A #liddica de hoje é o longa-metragem De Cierta Manera (1977), o único da carreira de Sara Gómez (1942-1974), a primeira mulher negra a dirigir um filme de ficção em Cuba. Abordando o período Pós-Revolução (1959), a película retrata as comunidades afro-cubanas dos bairros erradicados de Havana, por meio do uso de imagens documentais e situações dramáticas ficcionais ambientadas naqueles territórios. Desse modo, ganham projeção temas recorrentes no contexto sociocultural do país: colonialismo, racismo, desigualdades econômicas, gentrificação etc.

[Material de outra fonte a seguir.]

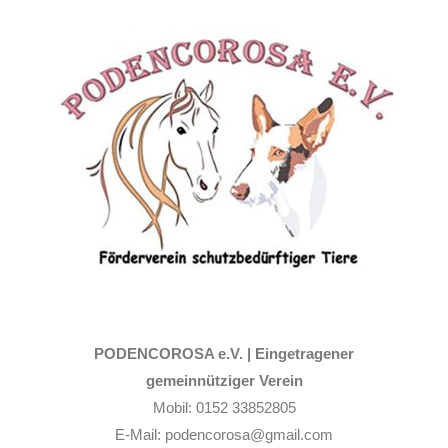
Zum
Inhalt
springen
PODENCOROSA e.V. |
Eingetragener
gemeinnütziger Verein
Mobil: 0152 33852805
E-Mail: podencorosa@gmail.com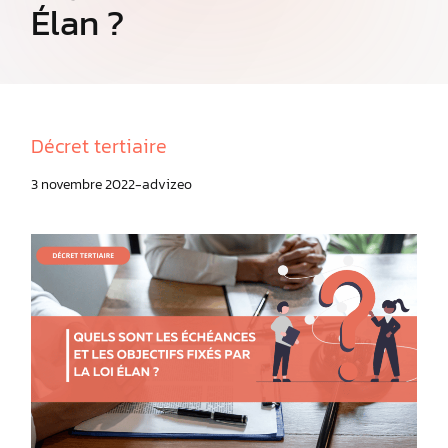
Élan ?
Décret tertiaire
3 novembre 2022
advizeo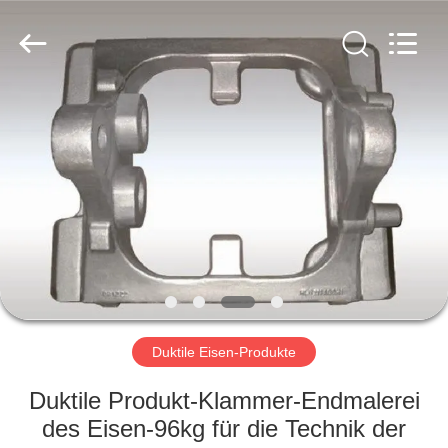
&
Forging
Factory.
All
Rights
Reserved.
Developed
by
HAUS
ECER
PRODUKTE
ÜBER
UNS
FABRIK-
AUSFLUG
Duktile Eisen-Produkte
Duktile Produkt-Klammer-Endmalerei
QUALITÄTSKONTROLLE
des Eisen-96kg für die Technik der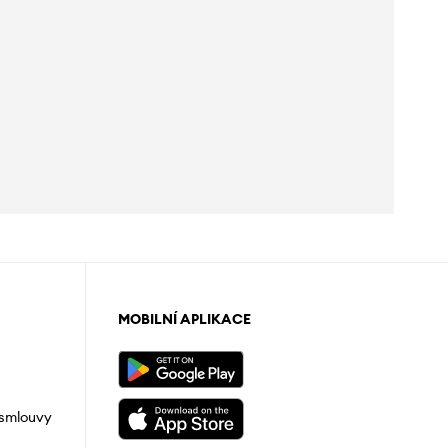
MOBILNÍ APLIKACE
 smlouvy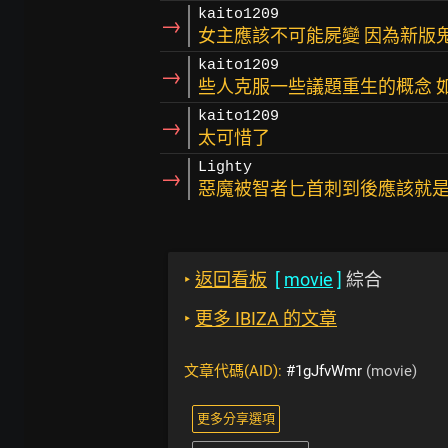
kaito1209
→
女主應該不可能屍變 因為新版
kaito1209
→
些人克服一些議題重生的概念 
kaito1209
→
太可惜了
Lighty
→
惡魔被智者匕首刺到後應該就
‣
返回看板
[
movie
]
綜合
‣
更多 IBIZA 的文章
文章代碼(AID):
#1gJfvWmr
(movie)
更多分享選項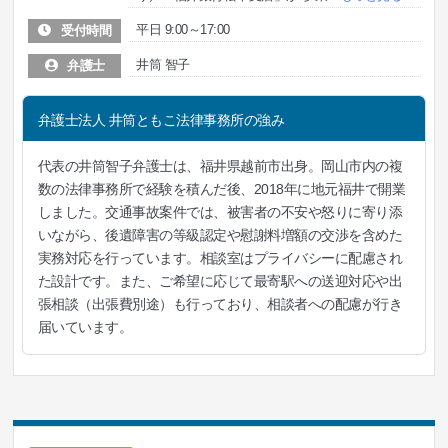
平日 9:00～17:00
受付時間
井筒 智子
弁護士
弁護士法人 井筒ともこ法律事務所の強み
代表の井筒智子弁護士は、福井県越前市出身。岡山市内の複
数の法律事務所で経験を積んだ後、2018年に地元福井で開業
しました。交通事故案件では、被害者の不安や怒りに寄り添
いながら、後遺障害の等級認定や慰謝料増額の交渉を含めた
実務対応を行っています。相談室はプライバシーに配慮され
た設計です。また、ご希望に応じて最寄駅への送迎対応や出
張相談（出張費別途）も行っており、相談者への配慮が行き
届いています。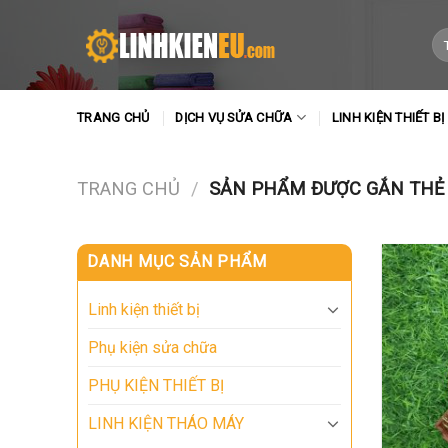
Skip
to
Tì
ki
content
TRANG CHỦ
DỊCH VỤ SỬA CHỮA
LINH KIỆN THIẾT BỊ
TRANG CHỦ
/
SẢN PHẨM ĐƯỢC GẮN THẺ 
DANH MỤC SẢN PHẨM
Linh kiện thiết bị
Phụ kiện sửa chữa
PHỤ KIỆN THIẾT BỊ
LINH KIỆN THÁO MÁY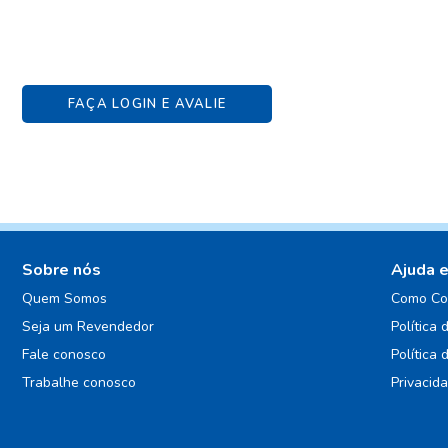
FAÇA LOGIN E AVALIE
Sobre nós
Ajuda 
Quem Somos
Como Co
Seja um Revendedor
Política 
Fale conosco
Política 
Trabalhe conosco
Privacid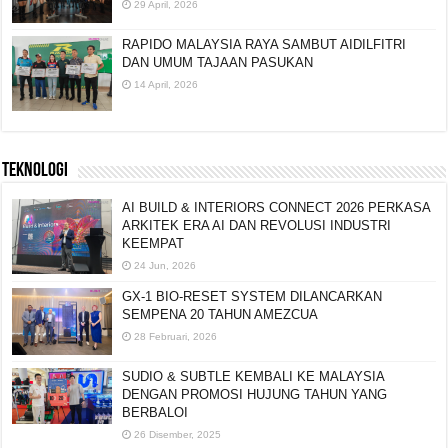
29 April, 2026
RAPIDO MALAYSIA RAYA SAMBUT AIDILFITRI
DAN UMUM TAJAAN PASUKAN
14 April, 2026
TEKNOLOGI
AI BUILD & INTERIORS CONNECT 2026 PERKASA
ARKITEK ERA AI DAN REVOLUSI INDUSTRI
KEEMPAT
24 Jun, 2026
GX-1 BIO-RESET SYSTEM DILANCARKAN
SEMPENA 20 TAHUN AMEZCUA
28 Februari, 2026
SUDIO & SUBTLE KEMBALI KE MALAYSIA
DENGAN PROMOSI HUJUNG TAHUN YANG
BERBALOI
26 Disember, 2025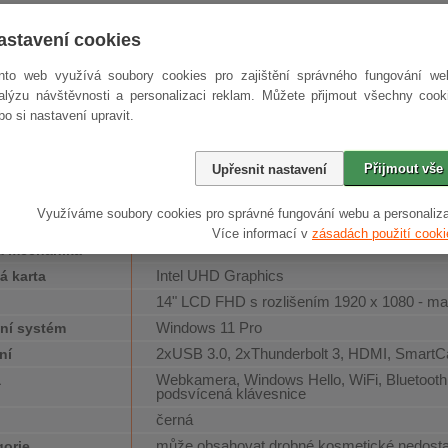
 Dell Latitude řady 7000 představují zařízení se špičkovou přenositelno
í. Řada 7410 představuje prémiové řešení nejvyšší kvality pro maximální pr
astavení cookies
 mobilní výkon
nto web využívá soubory cookies pro zajištění správného fungování we
alýzu návštěvnosti a personalizaci reklam. Můžete přijmout všechny cook
ním procesorům Intel Core 10. generace, v kombinaci s operační pamětí D
on, který vás podrží i v náročných aplikacích.
bo si nastavení upravit.
ry a specifikace
Přijmout vše
Upřesnit nastavení
Intel Core i5 10310U 1.7 GHz Comet Lake
or
16 GB DDR4
ní paměť
Využíváme soubory cookies pro správné fungování webu a personaliza
512 GB SSD
disk
Více informací v
zásadách použití cooki
-
á mechanika
Intel UHD Graphics
á karta
14" LCD FHD s rozlišením 1920 x 1080 - ma
j
Windows 11 Pro
ní systém
2xUSB 3.0, 2xThunderbolt 3, HDMI, SmartC
ní
Webkamera, Windows Hello, WiFi, Bluetooth, 
a
podsvícená klávesnice
černá
může obsahovat drobné kosmetické nedosta
gorie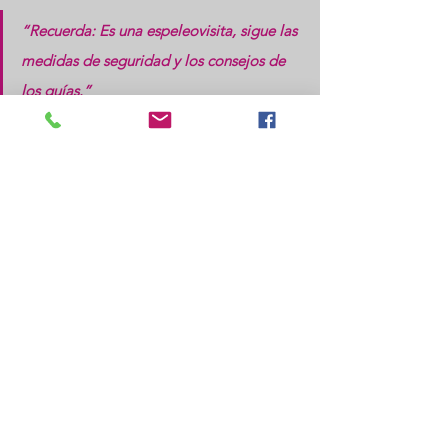
“Recuerda: Es una espeleovisita, sigue las 
medidas de seguridad y los consejos de 
los guías.”
Información relevante
Dirección:
 Cueva Palomera, Ojo Guareña, 
Aparcamiento El Alto de la Concha, 
Carretera BU-V-5626, S/N, 09568, Burgos
Teléfono:
 645490288
Mail:
cuevasojoguarena.sanbernabe@gmail.com
Web:
https://www.cuevaojoguarena.com/
DESTACADAS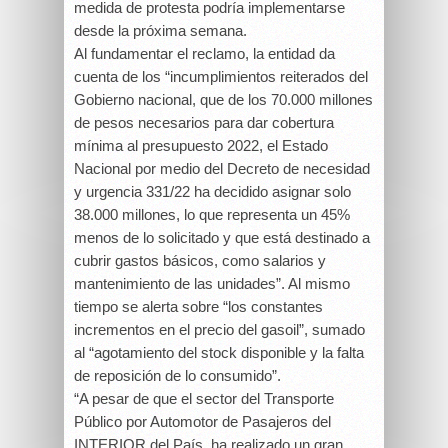
medida de protesta podría implementarse
desde la próxima semana.
Al fundamentar el reclamo, la entidad da
cuenta de los “incumplimientos reiterados del
Gobierno nacional, que de los 70.000 millones
de pesos necesarios para dar cobertura
mínima al presupuesto 2022, el Estado
Nacional por medio del Decreto de necesidad
y urgencia 331/22 ha decidido asignar solo
38.000 millones, lo que representa un 45%
menos de lo solicitado y que está destinado a
cubrir gastos básicos, como salarios y
mantenimiento de las unidades”. Al mismo
tiempo se alerta sobre “los constantes
incrementos en el precio del gasoil”, sumado
al “agotamiento del stock disponible y la falta
de reposición de lo consumido”.
“A pesar de que el sector del Transporte
Público por Automotor de Pasajeros del
INTERIOR del País, ha realizado un gran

Na trama, o casal inter-racial Yolanda (Yolanda Cuéllar) e Mario (Mario Balmaseda) vive um amor atravessado pelas diferenças das próprias vivências e visões de mundo. Ela, branca de classe média, é professora recém-chegada à escola primária da comunidade e possui inclinações revolucionárias; ele, negro de classe baixa, trabalha como operário na construção de casas por ali e é próximo do conservadorismo. O relacionamento desses personagens mobiliza questões para a narrativa, sobretudo de gênero, tendo em vista a perspectiva feminista presente tanto na direção como no roteiro assinado por Goméz.
A crítica sobre o patriarcado/machismo na sociedade cubana aparece sub-repticiamente nas cenas e diálogos com Mario. Ele, que almeja ingressar em uma sociedade religiosa abacuá (historicamente restrita aos homens), serve como retrato da masculinidade negra latina nos idos do século passado, calcada nos supostos ideários de autoridade, virilidade e conquista sexual esperados pela performatividade do gênero masculino. Para além disso, observa-se certa solidariedade entre homens como parte da ética dentro e fora do ambiente de trabalho, e quando é rompida (a exemplo da sequência na qual Mario denuncia as mentiras do amigo), os sujeitos questionam a própria masculinidade por terem agido “como uma mulher”.
O cinema revolucionário de Sara Goméz oferece uma narrativa sensível para os assuntos polêmicos de raça, sexo e classe, algo sublinhado por bell hooks na introdução de seu Cinema Vivido (Ed. Elefante, 2023) ao versar sobre o papel pedagógico dos filmes na compreensão de acontecimentos. De Cierta Manera serve como registro do masculino na América Latina, além dos ecos do machismo nas estruturas sociais. Mais do que revisitar o passado, esse filme híbrido, na interseção entre arquivo e ficção, convida o observador a pensar de que forma a memória e a arte do “olhar opositor” (hooks, 2023) das mulheres negras suscitam interrogações para o presente, marcado por leituras cada vez mais confrontadoras da realidade social.
O filme legendado em português se encontra disponível no YouTube: <https://youtube/Vm9P4OWXsEo?feature=shared>.
Espero que tenham gostado desta resenha e continuem ligados para as próximas dicas!
Referências
hooks, bell. Cinema vivido: raça, sexo e classe nas telas. São Paulo: Ed. Elefante, 2023.